Short exercise 1.
Copy from the passage on AM radio the part that opens with the words containing "These interferences affect" and closes with "sidebands (see picture).".
Short exercise 2.
Answer each question from the passage on AM radio:
(a) In what month and year was the first radio broadcast in the Netherlands?
(b) What share of the transmitted energy does the carrier take?
(c) Which kind of electrical equipment does the passage single out as especially noisy?
Short exercise 3.
Decide whether each statement agrees with the passage on AM radio, answering yes or no and quoting the words that settle it:
(a) The first Dutch radio broadcast was transmitted in FM.
(b) In the 1930s there were radio connections between the Netherlands and Indonesia.
(c) AM transmission can reach an efficiency of 50 percent.

The first radio broadcast in the Netherlands dates from november 1919, i.e. over 100 years ago. The transmission, a live concert in AM, Amplitude Modulation, is said to be a european and even a world scoop.
For a long time AM was the modulation type of choice, from the 20-ties to the 50-ies and 60-ies of the previous century. The type of modulation is
very simple: just vary the amplitudes of the carrier in the rythm of the audio.
The most simple transmitter would be an oscillator with something like
a carbon mike in the antenna lead. Decoding can also be very simple, a coil,
a diode and a head phone would give - with some antenna - sound.
The drawback of AM, primarily transmitted on medium and shortwaves,
is the sensitivity to interferences and noise.
These interferences affect the amplitudes of the received signal, and since the amplitudes (or better the deviations in the amplitudes) are the information carriers, AM is - especially in the built environment - rather noisy. All kinds of electrical equipment,
especially those small power adapters, generate sufficent noise to make
listening to AM transmissions not always a pleasure.
Of course the advantage of using medium and shortwaves is that - depending on conditions - large distances can be bridged.
In the 30-ties there were radio connections between the Netherlands
and Indonesia wwith large shortwwave transmitters.
A second drawback of AM is that the transmission is not very energy efficient,
the signal has a carrier and two sidebands (see picture).
Since the information is stored in both sidebands, and since the carrier
takes 50 percent of the transmitted energy, the efficiency is not more than
25 percent.

Provided material.
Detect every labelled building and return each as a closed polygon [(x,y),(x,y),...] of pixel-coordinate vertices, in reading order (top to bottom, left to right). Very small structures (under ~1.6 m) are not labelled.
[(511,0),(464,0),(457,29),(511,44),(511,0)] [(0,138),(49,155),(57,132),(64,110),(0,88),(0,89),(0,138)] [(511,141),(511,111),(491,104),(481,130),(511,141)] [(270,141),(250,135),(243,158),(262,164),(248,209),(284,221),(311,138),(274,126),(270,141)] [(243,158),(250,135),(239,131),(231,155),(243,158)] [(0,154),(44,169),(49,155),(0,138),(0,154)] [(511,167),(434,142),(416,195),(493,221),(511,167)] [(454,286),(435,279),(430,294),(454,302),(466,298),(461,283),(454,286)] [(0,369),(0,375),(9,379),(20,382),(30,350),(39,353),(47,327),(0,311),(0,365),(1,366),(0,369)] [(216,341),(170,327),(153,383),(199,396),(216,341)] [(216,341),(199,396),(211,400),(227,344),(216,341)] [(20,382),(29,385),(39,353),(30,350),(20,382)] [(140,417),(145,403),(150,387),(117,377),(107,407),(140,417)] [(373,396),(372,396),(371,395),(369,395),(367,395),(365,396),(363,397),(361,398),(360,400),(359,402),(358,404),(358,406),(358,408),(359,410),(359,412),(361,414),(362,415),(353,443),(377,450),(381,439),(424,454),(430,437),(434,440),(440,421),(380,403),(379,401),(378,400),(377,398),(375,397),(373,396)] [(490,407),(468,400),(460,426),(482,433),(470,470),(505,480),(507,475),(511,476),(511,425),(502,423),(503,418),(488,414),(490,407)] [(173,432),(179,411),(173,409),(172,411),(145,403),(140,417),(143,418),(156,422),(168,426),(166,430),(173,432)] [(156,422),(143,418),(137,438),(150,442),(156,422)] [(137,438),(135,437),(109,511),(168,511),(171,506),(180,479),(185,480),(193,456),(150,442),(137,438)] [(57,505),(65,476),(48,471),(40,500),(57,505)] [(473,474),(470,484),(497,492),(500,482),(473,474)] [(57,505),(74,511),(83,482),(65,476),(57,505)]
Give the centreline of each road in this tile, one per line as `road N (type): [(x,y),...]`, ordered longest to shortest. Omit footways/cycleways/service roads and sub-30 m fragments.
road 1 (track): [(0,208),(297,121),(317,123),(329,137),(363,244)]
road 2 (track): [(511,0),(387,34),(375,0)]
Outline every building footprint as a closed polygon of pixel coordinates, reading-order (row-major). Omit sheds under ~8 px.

--

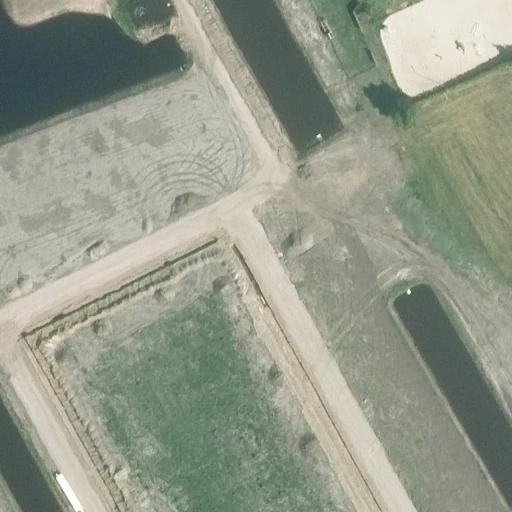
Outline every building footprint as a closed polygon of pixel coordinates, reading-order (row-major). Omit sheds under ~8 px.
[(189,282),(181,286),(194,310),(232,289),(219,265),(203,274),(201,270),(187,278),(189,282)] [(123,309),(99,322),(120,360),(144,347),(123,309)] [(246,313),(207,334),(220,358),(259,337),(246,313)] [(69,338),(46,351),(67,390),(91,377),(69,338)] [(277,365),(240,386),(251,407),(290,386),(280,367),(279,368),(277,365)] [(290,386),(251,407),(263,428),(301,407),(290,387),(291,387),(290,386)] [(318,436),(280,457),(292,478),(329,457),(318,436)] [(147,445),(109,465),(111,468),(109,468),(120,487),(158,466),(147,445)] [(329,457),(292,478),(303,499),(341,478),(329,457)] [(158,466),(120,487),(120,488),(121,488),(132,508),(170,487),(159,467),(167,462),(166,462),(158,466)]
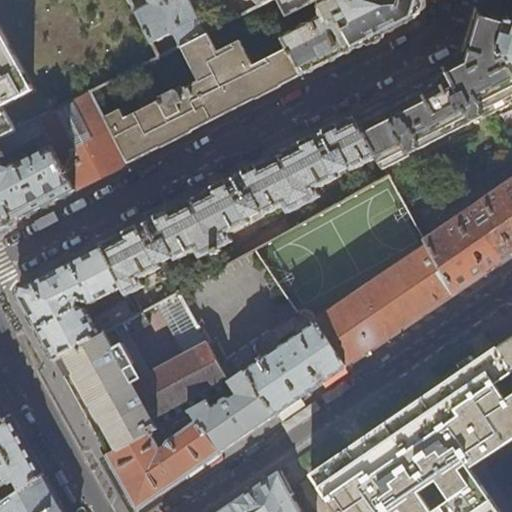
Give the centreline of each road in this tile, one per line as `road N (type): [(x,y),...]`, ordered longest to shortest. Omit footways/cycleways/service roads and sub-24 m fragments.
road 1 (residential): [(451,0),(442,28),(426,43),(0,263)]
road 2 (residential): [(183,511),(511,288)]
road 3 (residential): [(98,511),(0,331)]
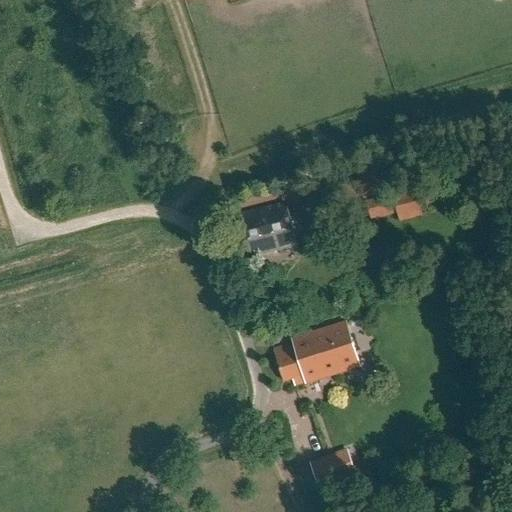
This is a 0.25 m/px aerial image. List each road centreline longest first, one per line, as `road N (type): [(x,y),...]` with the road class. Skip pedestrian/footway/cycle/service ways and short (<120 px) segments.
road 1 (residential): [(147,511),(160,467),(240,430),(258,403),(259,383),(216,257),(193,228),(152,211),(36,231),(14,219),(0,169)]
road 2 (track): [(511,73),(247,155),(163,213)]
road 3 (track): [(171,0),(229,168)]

---

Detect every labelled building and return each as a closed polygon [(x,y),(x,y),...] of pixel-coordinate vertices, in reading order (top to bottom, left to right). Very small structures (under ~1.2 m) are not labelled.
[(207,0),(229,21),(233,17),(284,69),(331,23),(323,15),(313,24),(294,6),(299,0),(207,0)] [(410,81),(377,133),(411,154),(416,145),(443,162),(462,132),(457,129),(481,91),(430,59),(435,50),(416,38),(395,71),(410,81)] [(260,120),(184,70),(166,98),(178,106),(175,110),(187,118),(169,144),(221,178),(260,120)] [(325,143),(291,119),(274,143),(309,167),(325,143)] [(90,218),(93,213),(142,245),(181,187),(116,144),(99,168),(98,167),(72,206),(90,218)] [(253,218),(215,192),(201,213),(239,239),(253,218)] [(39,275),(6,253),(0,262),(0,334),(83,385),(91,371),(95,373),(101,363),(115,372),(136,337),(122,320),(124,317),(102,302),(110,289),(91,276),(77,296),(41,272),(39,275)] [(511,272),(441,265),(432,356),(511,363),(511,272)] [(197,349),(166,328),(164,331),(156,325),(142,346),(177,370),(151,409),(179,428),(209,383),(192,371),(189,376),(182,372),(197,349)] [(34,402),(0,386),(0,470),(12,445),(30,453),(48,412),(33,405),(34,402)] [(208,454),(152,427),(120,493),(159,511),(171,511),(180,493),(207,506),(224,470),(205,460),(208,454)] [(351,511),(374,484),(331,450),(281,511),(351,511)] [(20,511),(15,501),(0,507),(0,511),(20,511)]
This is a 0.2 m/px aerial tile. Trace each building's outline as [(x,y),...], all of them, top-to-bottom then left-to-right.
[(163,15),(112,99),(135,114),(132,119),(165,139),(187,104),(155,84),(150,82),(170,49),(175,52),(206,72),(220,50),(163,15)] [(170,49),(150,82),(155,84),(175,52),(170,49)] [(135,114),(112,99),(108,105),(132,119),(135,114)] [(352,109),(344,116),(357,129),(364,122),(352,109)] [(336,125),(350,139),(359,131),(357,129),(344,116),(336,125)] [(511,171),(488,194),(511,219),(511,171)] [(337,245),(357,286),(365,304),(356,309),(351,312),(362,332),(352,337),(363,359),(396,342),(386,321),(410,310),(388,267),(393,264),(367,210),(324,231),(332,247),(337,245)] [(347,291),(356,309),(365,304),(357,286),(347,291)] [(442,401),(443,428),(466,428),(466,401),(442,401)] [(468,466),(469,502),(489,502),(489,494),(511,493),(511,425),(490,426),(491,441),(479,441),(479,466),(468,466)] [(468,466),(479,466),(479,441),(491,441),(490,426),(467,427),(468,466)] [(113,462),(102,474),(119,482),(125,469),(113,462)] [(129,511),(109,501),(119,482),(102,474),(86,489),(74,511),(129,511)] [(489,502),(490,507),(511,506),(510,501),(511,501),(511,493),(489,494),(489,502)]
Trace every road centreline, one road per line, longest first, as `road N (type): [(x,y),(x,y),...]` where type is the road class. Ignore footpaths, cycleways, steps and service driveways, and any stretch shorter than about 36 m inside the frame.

Task solution 1.
These interferences affect the amplitudes of the received signal, and since the amplitudes (or better the deviations in the amplitudes) are the information carriers, AM is - especially in the built environment - rather noisy. All kinds of electrical equipment,
especially those small power adapters, generate sufficent noise to make
listening to AM transmissions not always a pleasure.
Of course the advantage of using medium and shortwaves is that - depending on conditions - large distances can be bridged.
In the 30-ties there were radio connections between the Netherlands
and Indonesia wwith large shortwwave transmitters.
A second drawback of AM is that the transmission is not very energy efficient,
the signal has a carrier and two sidebands (see picture).

Task solution 2.
(a) November 1919
(b) 50 percent
(c) Small power adapters

Task solution 3.
(a) No: "a live concert in AM, Amplitude Modulation"
(b) Yes: "there were radio connections between the Netherlands and Indonesia"
(c) No: "the efficiency is not more than 25 percent"